Brief
Please read the article below on the Luckin Coffee board shake-up and name the two people appointed as independent directors at the special shareholders' meeting.

Selected passage START

Luckin Coffee Lu Zhengyao

Disgraced Luckin Chairman Booted, Actually Gains More Control Over Board

Chen Du

posted on July 5, 2020 10:25 pm

During a special shareholders' meeting on Sunday July 5, Lu Zhengyao (Charles Lu), chairman of the board at Luckin Coffee, was ousted from the scandalous Chinese coffee chain that once challenged Starbucks, PingWest has learned.

Lu, together with Li Hui, founder of Centurium Capital, and Liu Erhai, founder of Joy Capital, both of whom among Lu's infamous inner circle, were removed from the company's board of directors.

The board also voted to remove Sean Shao, an independent director who led the internal investigation that exposed the company's 2.12 billion RMB sales fabrication, from his position.

Two other people with legal backgrounds, Zeng Ying and Yang Jie, were appointed as independent directors during the special shareholders' meeting.

Lu, Li, and Liu was commonly referred to as Lu's "iron triangle"—three businessmen who worked together in-depth to raise fund for China Auto Rental, Lu's prior venture which later morphed into UCAR Inc. 

The trio was previously exposed by reports by PingWest's Chinese department to have replicated what they did with UCAR Inc., namely extensively utilizing affiliated transactions to squeeze money out of entities they own, on Luckin.

Qian Zhiya, Luckin's ex-CEO, and Liu Jian, ex-COO who was exposed in the investigation to have directly ordered the fabrication of sales numbers and fired for the actions, both worked for UCAR Inc.

Tencent News reported that Lu presided over the special shareholders' meeting with autocracy by overruling multiple objections from shareholders, claiming that as the chairman of the board he was able to do so.

Specifically, Lu denied shareholders' request to hear the opinions of Luckin's lawyers for its entity registered in the British Virgin Islands on the voting right owned by Primus, another BVI entity registered under Lu himself but currently controlled by liquidators. Primus holds about 131 million Class B shares (6.5% of the company's total issued shares) with 10 times the voting right of Class A shares. 

Summer Fame, a shareholder under Qian Zhiya, proposed to treat Primus' shares as Class A shares, which triggered an objection from the Primus liquidator. Lu was reported to have called the lawyers without being in the meeting room where all shareholders are present, and returned to the meeting room in 2 minutes, overruling the liquidator's objection and proceeded to unilaterally rule Primus' shares as Class A shares.

Selected passage END
Extracted data START

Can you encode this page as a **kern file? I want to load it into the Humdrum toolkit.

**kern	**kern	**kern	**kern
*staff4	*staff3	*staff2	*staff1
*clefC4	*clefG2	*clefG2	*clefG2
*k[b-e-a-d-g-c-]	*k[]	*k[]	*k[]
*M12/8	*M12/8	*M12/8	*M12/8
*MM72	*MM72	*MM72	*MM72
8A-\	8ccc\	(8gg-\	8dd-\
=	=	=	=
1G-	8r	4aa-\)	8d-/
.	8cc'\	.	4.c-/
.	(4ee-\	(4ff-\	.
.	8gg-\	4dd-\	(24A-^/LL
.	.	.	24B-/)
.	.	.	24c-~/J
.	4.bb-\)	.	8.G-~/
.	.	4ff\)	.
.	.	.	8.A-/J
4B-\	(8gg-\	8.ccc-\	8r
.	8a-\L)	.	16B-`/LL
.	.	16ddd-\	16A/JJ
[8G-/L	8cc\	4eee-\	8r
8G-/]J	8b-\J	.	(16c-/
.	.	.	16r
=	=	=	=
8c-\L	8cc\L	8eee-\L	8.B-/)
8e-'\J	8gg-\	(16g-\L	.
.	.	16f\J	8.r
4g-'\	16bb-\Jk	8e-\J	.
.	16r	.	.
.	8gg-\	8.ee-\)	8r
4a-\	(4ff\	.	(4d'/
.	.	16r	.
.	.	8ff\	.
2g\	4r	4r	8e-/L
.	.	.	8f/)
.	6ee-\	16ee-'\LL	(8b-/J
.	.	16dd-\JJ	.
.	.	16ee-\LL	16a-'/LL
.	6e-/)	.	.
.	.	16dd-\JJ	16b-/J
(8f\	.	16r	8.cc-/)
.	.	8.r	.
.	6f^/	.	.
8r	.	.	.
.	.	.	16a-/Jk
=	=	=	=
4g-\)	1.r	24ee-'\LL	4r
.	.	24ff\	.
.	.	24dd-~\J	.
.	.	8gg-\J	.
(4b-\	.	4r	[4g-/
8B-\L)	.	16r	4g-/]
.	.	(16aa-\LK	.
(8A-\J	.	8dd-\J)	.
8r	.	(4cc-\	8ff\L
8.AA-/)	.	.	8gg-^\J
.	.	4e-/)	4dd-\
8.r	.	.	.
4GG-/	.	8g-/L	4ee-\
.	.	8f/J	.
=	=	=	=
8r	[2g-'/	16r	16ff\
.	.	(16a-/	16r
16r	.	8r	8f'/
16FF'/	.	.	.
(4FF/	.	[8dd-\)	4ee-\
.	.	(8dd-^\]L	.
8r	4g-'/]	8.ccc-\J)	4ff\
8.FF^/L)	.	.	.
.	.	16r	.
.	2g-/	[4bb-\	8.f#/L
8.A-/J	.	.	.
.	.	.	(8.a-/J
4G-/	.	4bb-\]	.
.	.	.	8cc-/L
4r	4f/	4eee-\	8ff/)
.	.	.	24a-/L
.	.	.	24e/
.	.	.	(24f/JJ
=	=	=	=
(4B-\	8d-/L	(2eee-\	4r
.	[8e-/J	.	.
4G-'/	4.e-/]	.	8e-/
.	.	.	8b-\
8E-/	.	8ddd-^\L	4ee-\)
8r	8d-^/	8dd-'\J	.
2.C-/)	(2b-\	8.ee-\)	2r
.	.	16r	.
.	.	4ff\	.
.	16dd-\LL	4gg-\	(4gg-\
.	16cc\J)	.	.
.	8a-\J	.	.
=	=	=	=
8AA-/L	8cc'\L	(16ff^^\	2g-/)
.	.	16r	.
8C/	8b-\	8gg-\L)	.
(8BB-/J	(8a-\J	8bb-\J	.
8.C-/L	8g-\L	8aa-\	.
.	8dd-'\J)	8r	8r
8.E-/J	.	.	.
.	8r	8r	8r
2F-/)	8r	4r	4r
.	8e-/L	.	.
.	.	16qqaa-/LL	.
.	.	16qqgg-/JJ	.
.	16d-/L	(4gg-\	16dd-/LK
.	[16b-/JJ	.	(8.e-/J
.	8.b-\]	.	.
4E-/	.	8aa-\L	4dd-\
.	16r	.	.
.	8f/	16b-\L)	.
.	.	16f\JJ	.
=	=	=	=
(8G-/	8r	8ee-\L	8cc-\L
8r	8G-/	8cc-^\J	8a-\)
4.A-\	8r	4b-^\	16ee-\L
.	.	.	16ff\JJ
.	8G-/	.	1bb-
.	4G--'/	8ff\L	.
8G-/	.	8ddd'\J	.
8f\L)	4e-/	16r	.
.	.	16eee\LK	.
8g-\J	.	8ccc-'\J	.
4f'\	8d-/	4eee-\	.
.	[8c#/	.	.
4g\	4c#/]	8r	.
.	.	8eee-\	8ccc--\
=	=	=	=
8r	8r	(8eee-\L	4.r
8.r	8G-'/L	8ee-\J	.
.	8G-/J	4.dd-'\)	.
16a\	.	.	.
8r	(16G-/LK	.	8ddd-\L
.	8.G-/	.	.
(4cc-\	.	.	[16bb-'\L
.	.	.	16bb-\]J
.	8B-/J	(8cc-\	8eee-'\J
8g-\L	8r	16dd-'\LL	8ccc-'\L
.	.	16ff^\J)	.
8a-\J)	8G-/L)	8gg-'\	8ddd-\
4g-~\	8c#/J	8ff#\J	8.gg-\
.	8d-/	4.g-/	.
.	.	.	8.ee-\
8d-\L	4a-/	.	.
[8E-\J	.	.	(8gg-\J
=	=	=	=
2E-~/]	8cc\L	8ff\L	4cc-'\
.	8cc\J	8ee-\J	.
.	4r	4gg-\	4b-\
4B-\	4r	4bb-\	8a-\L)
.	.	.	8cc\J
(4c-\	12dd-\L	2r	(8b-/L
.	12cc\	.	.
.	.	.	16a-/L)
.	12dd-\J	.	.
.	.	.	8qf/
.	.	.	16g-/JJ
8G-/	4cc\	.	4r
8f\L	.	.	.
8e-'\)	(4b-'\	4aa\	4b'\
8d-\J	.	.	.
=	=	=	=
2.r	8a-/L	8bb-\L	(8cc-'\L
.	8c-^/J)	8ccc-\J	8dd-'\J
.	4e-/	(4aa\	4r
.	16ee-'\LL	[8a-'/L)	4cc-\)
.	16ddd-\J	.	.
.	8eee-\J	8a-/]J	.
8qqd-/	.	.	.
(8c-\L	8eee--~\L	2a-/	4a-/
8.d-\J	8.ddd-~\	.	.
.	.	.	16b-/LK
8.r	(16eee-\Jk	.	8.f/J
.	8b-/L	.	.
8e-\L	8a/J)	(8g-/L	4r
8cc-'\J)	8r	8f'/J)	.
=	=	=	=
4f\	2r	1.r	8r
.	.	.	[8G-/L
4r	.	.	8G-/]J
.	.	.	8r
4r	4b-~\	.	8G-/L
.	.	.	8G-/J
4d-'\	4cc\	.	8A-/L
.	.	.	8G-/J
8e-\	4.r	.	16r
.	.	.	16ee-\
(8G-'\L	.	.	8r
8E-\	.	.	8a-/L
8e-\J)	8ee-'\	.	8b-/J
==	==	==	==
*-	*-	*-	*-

Extracted data END

Solution to the exercise
Zeng Ying and Yang Jie.